### What you are asked to do
In the listing below, how many lines include "center"? Give the number and no other text.

### Exercise data

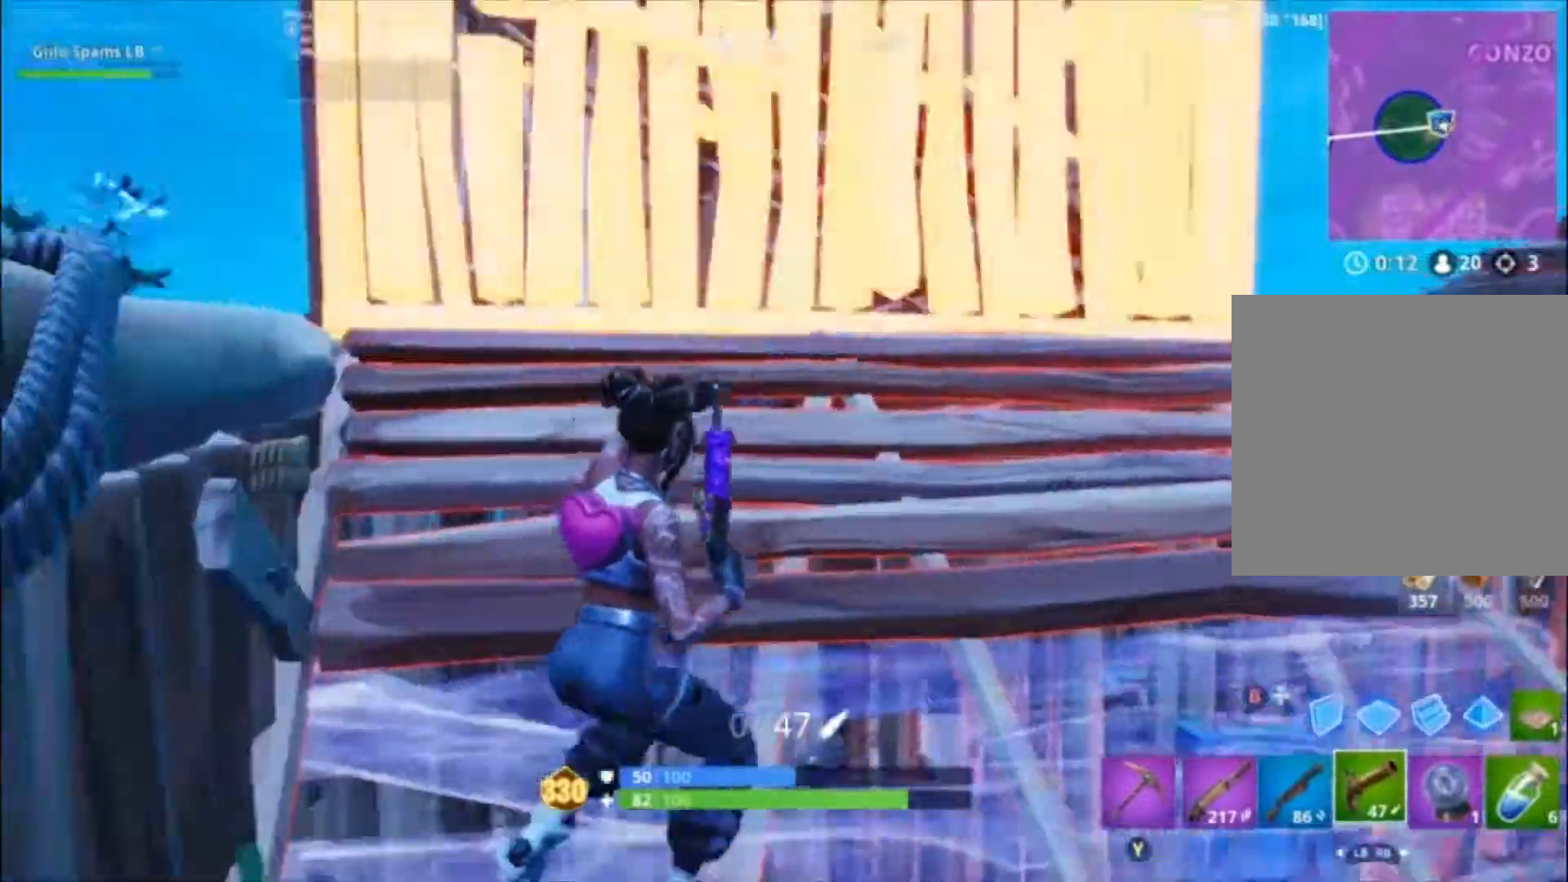
{"buttons": [], "left_stick": "up-right", "right_stick": "center", "events": [[33, "right_stick", "up-right"], [200, "right_stick", "center"], [433, "A", "down"], [500, "A", "up"]]}
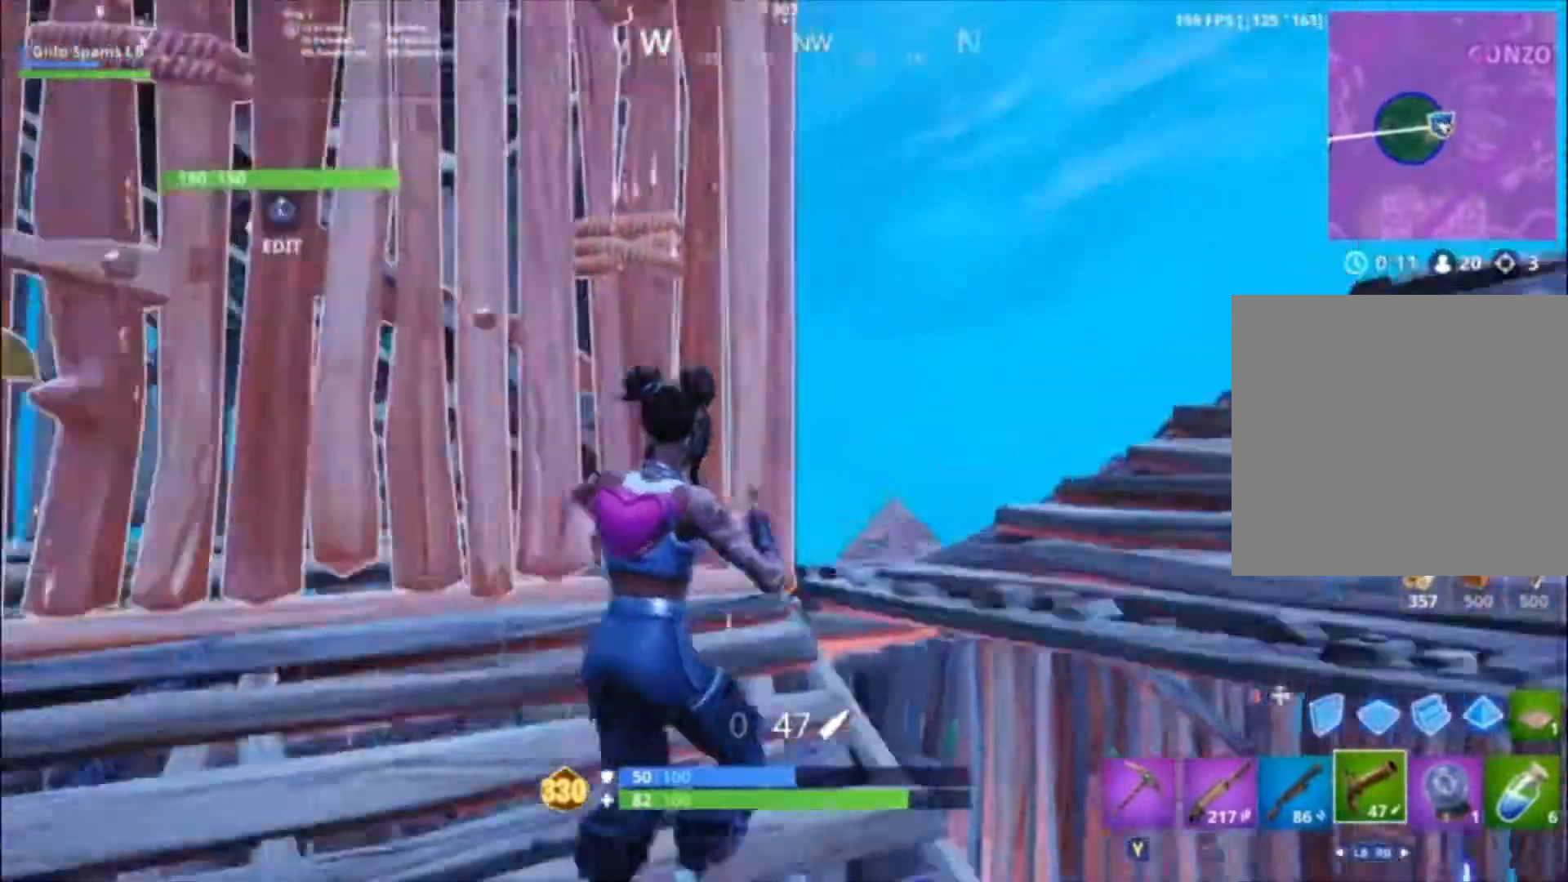
{"buttons": [], "left_stick": "up-right", "right_stick": "center", "events": [[100, "right_stick", "down-left"], [267, "right_stick", "center"]]}
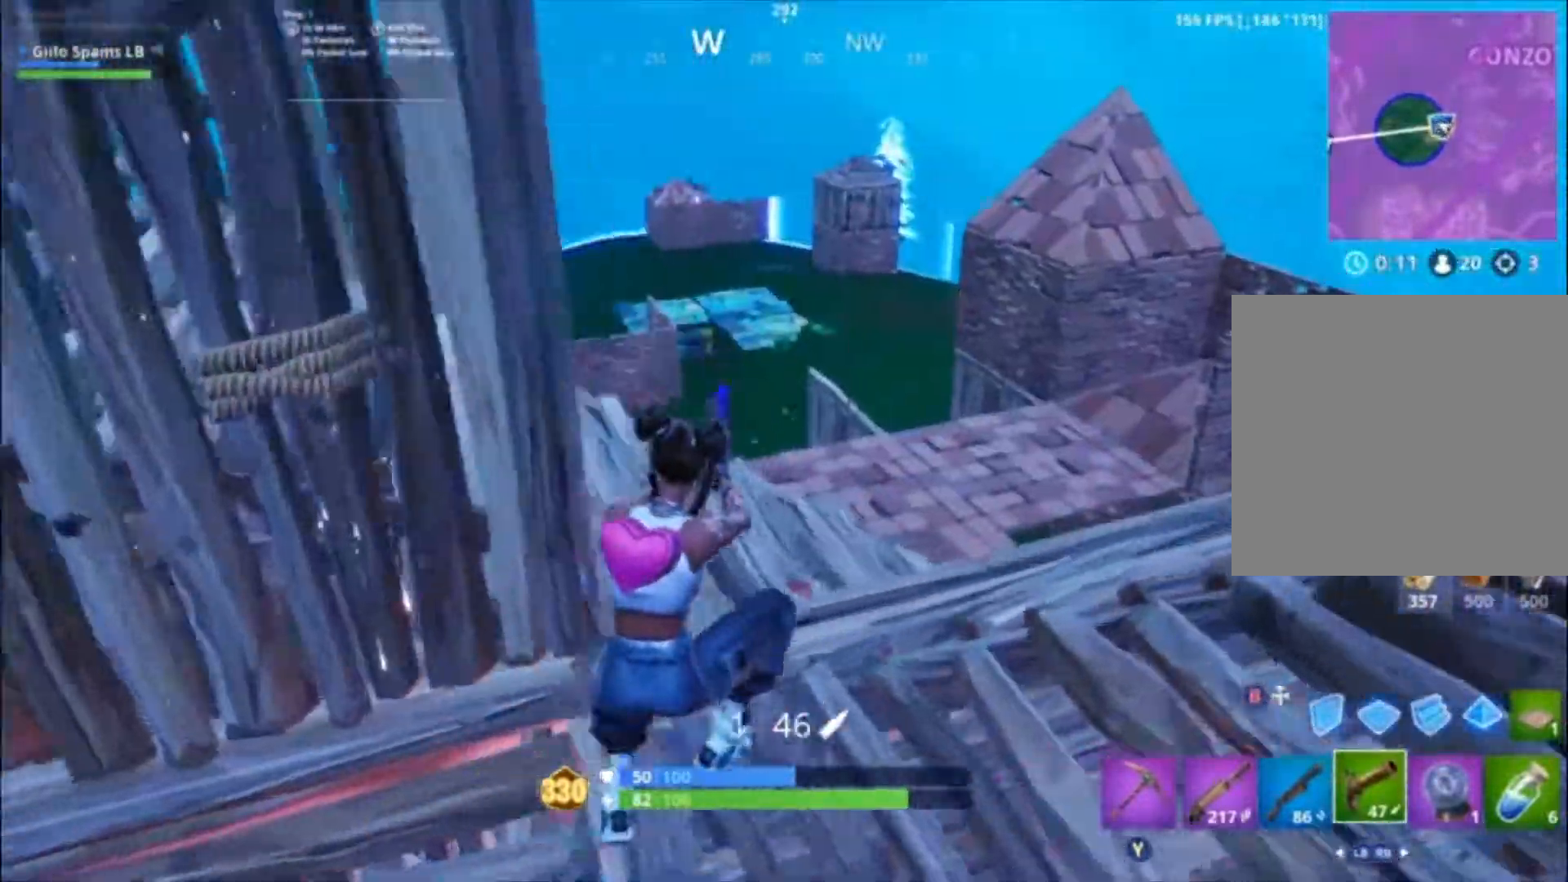
{"buttons": [], "left_stick": "left", "right_stick": "left", "events": [[100, "left_stick", "left"], [367, "right_stick", "left"]]}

### Result of this task
2